WHAT IS BEING ASKED:
Go through the listing and return every line with "shift" in it.

RECORDS SUPPLIED:
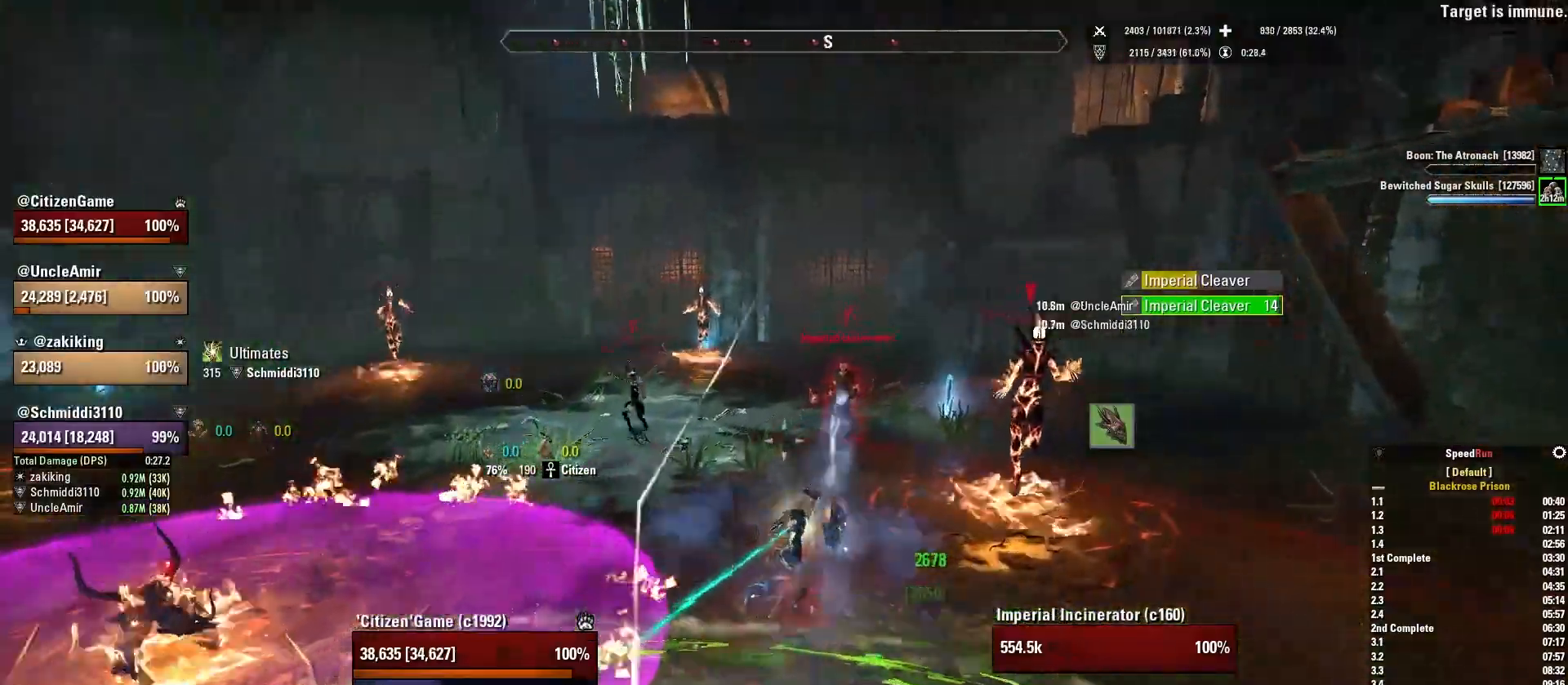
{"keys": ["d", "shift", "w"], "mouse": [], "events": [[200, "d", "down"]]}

...

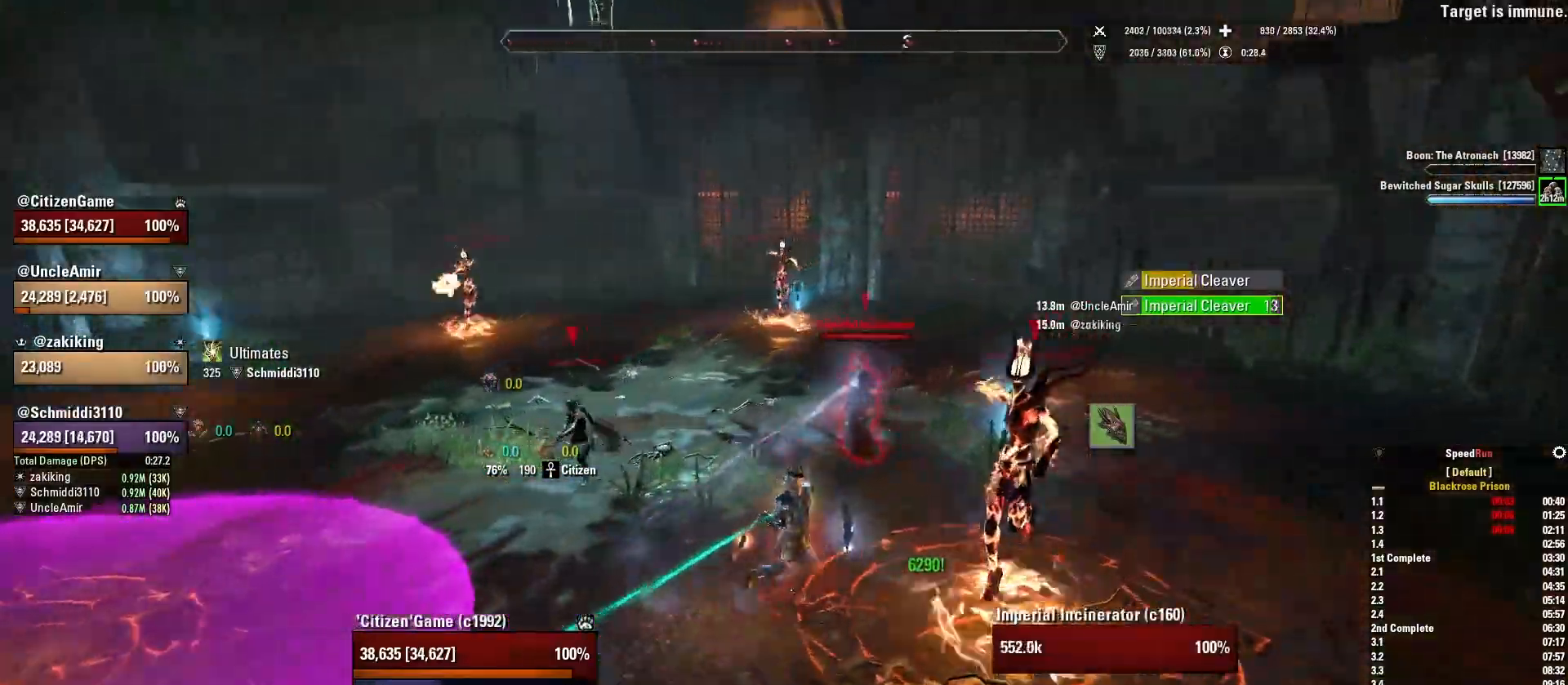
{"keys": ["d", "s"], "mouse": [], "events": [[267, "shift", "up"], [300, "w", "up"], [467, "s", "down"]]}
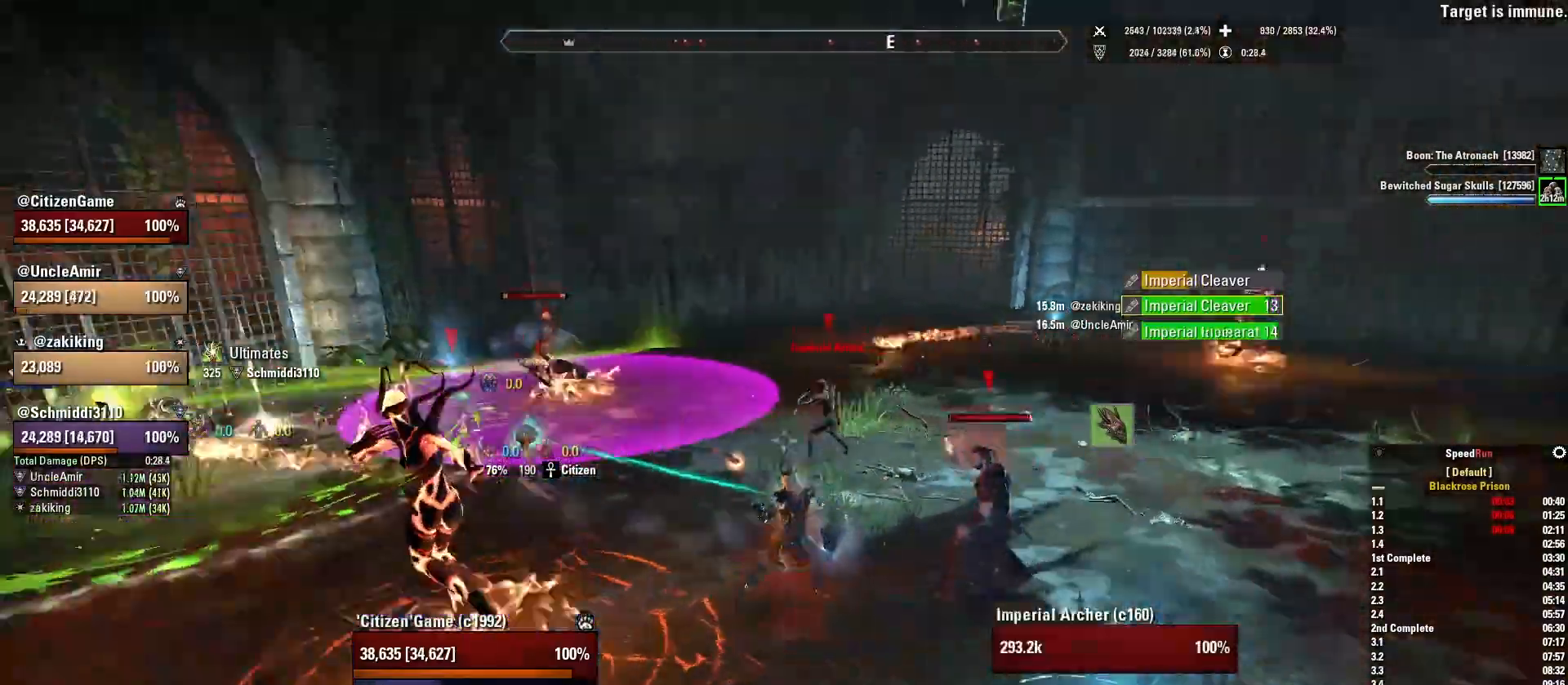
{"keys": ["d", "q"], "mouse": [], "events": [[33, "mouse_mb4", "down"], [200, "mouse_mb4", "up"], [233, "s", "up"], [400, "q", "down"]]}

ANSWER:
{"keys": ["d", "shift", "w"], "mouse": [], "events": [[200, "d", "down"]]}
{"keys": ["d", "s"], "mouse": [], "events": [[267, "shift", "up"], [300, "w", "up"], [467, "s", "down"]]}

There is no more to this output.